余りの驚きにしくしくめそめそじめじめと嘆きのたまっていた場も思わず沈黙きょとんにぽかんですよ。
さらに、何の衒いもなく「うちにおいで」なんて言葉をくれるから、箱に閉じ込めてまで見て見ぬふりを、気付かぬふりをしていた感情が突然スポットライトを浴びせられて挙動不審に狼狽えていますよ。可哀想に。

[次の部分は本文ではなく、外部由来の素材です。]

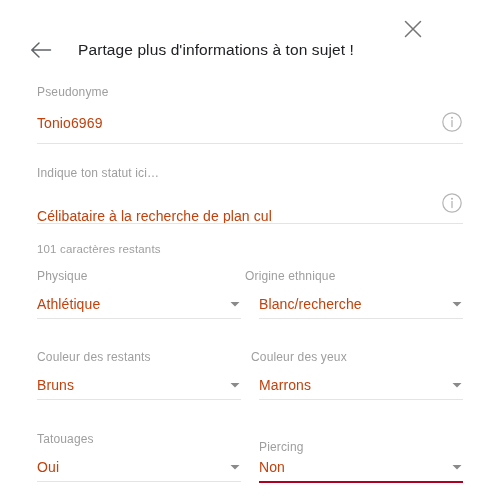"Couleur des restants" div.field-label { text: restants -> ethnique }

いい男が凶悪なまでに優しい顔で「一緒に暮らそう」とか言うなんて、狡いですよね。勘違いもストーカーも山ほど誕生するでしょう。被害を被ってからそんなつもりじゃなかったのなんて言い訳は通りませんよ。大丈夫ですか?
ああもうまったく…。
私は弱い。とてもとても弱くて、狡い。己を支える術を持たず、それを変えようともしない。
本当に、愚かで醜悪な生き物だった。
そんな自分が誰よりも嫌いだった。憎かった。疎ましかった。
だからこそ、リトネウィアはそうならないようにと思う。
目を逸らして見たくないことから逃げているのでは何の解決もしない。
わかっていて、それでも過去の痛みと向き合えなかったのはどうしようもないほど臆病な自分の弱さ。

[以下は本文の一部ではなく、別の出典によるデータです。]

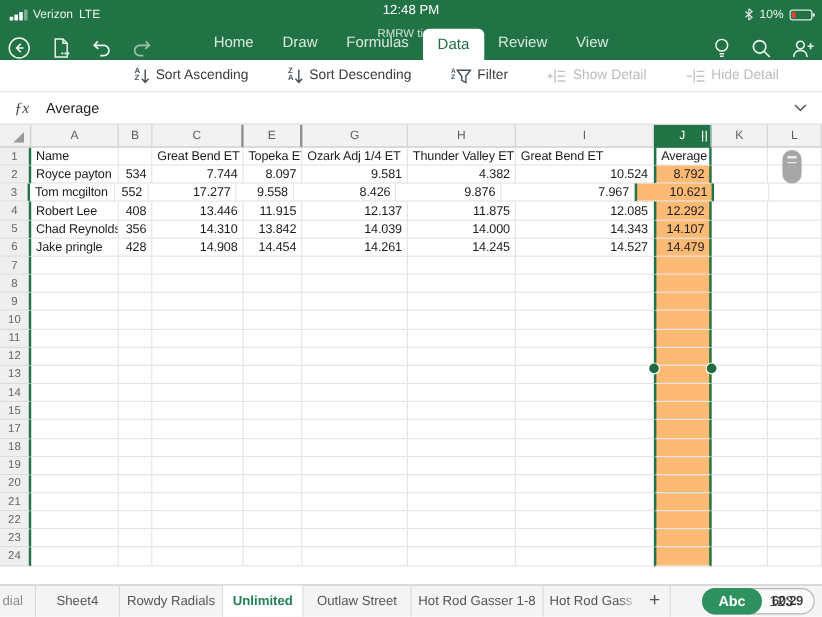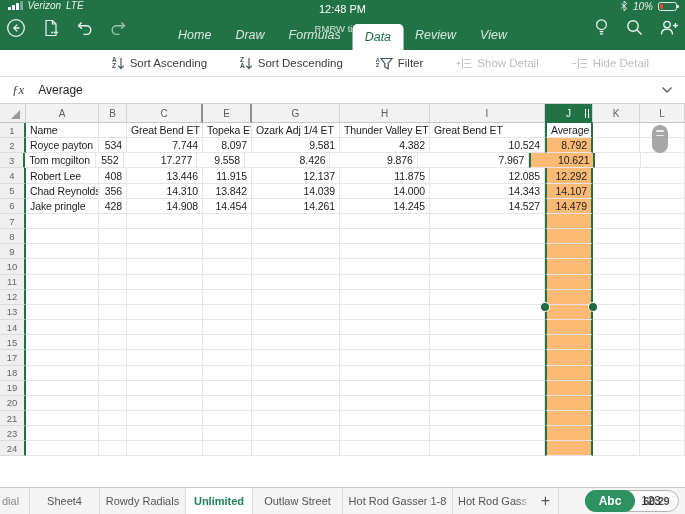"Verizon" .statusrow { align-items: flex-start -> flex-end; font-style: italic -> none }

新しく踏み出すための勇気を家族という希望に勝手に抱いた自分の甘さ。勝手に期待して勝手に打ちひしがれて…思いがけず拾い上げて貰えた。
溢れ出した負の感情に搦め捕られ、昏い奈落へと沈むはずだった弱虫で泣き虫な私を抱き上げてくれた。
大きな体、広い胸に抱き寄せられて、得ることができないと諦念した温もりに涙を零す。
ねえ、私頑張りますよ。
逃げるんじゃなくて、閉じ込めるんじゃなくて、ちゃんと向き合って、認めて、共に在れるように。
弱い私も、狡い私も抱き締めてあげられるように。
「誕生おめでとう。無事に生まれてくれてよかった」
それは違えようのない幸い。
だから、私は泣き声のない声を張り上げる。
それは求めた家族がいないことを、孤独を嘆く悲愁ではない。
これは、生まれ出ずることが適った寿ぎの声、私が私へと送る誕生祝い。
新たな生を喜び謳う、新たな生を全うすべく決意する宣誓の産声。